> ACTION ITEM
Copy, from the entries below, each line where the word "experiment" can be found.

(Rendered images with source text)
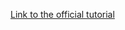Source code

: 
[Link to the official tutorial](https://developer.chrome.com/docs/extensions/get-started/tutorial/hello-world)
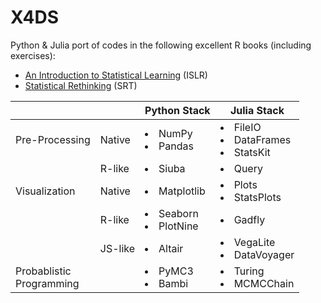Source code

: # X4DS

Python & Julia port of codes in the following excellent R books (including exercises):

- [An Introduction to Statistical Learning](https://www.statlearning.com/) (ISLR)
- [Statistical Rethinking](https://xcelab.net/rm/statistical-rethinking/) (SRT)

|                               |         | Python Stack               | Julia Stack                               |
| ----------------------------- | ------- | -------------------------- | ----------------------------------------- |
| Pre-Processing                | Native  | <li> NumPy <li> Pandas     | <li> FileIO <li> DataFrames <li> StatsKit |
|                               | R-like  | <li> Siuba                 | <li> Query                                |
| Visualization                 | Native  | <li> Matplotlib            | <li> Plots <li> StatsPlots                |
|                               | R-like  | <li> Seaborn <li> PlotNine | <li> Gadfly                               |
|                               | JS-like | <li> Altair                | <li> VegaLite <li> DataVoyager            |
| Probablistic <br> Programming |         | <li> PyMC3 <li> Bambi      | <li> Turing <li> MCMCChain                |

* * *

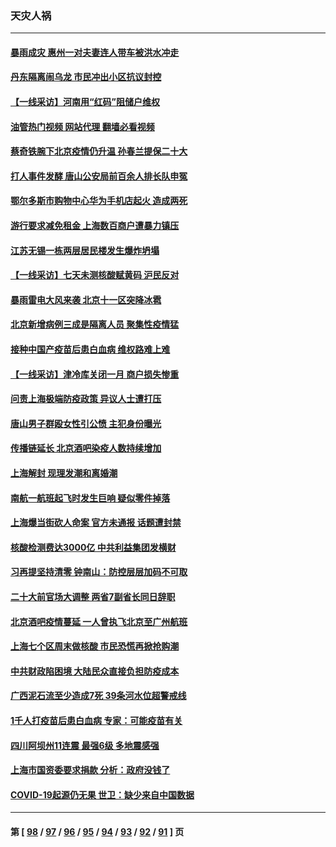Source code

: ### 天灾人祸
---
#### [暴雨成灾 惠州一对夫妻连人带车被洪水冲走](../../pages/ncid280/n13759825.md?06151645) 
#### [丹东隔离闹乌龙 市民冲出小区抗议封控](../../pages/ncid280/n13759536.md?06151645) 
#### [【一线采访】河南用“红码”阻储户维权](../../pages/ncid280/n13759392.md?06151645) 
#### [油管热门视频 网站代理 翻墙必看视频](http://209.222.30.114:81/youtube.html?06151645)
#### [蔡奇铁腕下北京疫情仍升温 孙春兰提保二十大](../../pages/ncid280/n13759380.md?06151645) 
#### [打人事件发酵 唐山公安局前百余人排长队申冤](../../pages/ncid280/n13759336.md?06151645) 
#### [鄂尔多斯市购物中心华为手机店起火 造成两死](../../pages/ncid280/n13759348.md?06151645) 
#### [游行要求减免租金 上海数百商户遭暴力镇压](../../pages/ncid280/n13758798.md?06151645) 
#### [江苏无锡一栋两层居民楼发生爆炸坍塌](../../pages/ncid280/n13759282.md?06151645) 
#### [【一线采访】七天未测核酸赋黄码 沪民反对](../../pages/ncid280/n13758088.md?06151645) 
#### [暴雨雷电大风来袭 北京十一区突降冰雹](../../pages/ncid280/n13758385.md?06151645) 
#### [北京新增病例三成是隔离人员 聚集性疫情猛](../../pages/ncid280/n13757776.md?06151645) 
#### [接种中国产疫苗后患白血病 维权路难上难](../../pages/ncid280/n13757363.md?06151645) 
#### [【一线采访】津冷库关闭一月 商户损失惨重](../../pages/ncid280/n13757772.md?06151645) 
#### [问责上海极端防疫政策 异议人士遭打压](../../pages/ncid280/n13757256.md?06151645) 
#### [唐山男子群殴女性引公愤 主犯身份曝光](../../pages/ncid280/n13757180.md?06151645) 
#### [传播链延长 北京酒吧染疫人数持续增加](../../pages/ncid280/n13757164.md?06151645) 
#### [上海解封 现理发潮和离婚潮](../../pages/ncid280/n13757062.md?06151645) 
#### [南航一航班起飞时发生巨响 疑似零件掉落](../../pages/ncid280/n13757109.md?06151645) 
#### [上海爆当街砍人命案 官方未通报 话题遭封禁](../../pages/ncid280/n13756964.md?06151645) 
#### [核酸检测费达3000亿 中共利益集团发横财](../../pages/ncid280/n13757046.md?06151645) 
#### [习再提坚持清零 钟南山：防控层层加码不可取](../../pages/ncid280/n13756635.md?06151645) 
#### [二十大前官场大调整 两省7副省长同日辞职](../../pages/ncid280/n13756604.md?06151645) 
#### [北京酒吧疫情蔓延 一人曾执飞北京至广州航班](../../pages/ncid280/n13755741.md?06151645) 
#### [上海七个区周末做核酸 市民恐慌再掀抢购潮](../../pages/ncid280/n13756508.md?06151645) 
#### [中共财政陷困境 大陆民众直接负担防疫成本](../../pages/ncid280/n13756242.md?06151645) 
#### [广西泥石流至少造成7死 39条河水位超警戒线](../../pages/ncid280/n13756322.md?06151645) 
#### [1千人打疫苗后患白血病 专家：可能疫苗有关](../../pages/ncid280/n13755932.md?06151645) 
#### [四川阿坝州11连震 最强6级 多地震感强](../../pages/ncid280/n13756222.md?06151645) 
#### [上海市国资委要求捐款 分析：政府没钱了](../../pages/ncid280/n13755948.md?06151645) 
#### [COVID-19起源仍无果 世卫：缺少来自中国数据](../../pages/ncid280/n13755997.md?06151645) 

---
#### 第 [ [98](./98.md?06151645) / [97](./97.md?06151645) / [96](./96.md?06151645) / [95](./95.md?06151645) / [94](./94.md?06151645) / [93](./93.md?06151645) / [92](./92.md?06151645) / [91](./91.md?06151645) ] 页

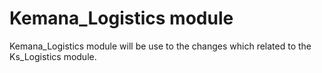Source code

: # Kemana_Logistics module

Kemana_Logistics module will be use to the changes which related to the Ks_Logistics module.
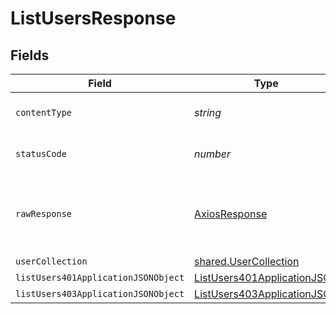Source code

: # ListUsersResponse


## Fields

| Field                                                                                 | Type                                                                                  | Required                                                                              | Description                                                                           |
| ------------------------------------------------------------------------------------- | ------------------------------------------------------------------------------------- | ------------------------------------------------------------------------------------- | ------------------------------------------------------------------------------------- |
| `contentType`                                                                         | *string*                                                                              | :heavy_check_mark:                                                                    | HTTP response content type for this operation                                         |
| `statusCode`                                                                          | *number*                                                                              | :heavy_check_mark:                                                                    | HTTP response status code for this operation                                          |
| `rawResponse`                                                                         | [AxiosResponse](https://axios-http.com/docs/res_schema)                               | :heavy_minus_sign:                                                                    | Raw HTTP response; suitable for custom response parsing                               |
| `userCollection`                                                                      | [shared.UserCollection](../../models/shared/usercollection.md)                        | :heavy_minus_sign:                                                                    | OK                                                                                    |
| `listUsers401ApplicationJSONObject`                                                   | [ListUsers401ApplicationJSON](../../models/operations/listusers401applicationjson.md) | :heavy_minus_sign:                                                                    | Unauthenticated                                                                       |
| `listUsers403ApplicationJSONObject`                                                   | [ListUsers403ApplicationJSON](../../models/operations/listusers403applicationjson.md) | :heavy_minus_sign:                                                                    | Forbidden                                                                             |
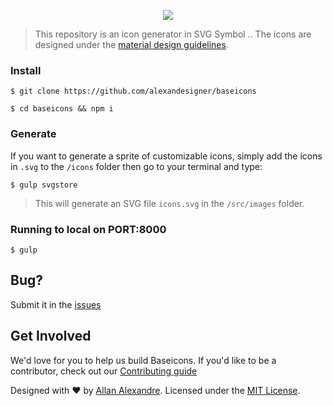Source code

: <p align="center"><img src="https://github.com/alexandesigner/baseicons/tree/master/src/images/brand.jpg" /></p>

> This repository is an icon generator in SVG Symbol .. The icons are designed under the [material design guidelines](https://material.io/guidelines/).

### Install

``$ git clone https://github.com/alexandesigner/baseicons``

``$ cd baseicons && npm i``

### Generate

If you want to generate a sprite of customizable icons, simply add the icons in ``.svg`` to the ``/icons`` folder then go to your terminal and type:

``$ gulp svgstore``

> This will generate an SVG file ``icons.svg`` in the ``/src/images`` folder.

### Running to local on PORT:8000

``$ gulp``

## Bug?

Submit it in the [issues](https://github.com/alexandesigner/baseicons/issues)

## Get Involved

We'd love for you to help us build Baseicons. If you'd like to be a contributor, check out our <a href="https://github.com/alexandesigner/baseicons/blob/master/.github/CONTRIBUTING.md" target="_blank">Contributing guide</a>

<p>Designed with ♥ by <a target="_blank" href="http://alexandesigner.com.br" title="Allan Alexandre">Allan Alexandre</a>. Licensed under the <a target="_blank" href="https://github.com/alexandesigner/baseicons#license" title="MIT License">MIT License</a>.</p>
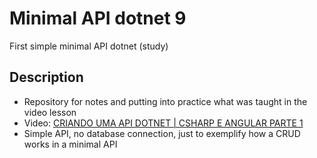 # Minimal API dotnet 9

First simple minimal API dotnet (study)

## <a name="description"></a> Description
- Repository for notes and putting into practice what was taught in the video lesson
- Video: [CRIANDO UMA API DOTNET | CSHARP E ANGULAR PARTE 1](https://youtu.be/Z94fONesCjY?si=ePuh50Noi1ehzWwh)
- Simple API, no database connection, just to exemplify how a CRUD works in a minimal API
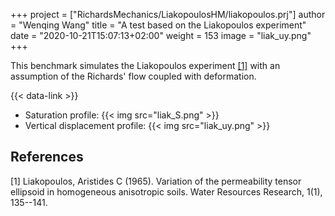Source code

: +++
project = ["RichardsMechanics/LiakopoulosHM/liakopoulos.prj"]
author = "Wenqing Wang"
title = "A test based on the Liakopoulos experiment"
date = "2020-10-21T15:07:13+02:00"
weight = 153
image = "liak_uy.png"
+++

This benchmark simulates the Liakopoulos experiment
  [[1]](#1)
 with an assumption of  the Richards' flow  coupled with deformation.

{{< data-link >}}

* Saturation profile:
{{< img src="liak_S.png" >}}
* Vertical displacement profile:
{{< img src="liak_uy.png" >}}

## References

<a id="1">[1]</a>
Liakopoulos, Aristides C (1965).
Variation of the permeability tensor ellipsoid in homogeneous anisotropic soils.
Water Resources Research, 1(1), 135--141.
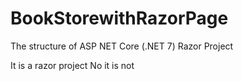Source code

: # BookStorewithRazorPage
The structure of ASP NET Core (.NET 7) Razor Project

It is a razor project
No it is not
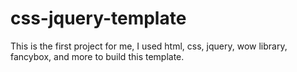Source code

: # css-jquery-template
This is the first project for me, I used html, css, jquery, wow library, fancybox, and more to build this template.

> ANSWER FOR THE TASK
title = "A test based on the Liakopoulos experiment"
This benchmark simulates the Liakopoulos experiment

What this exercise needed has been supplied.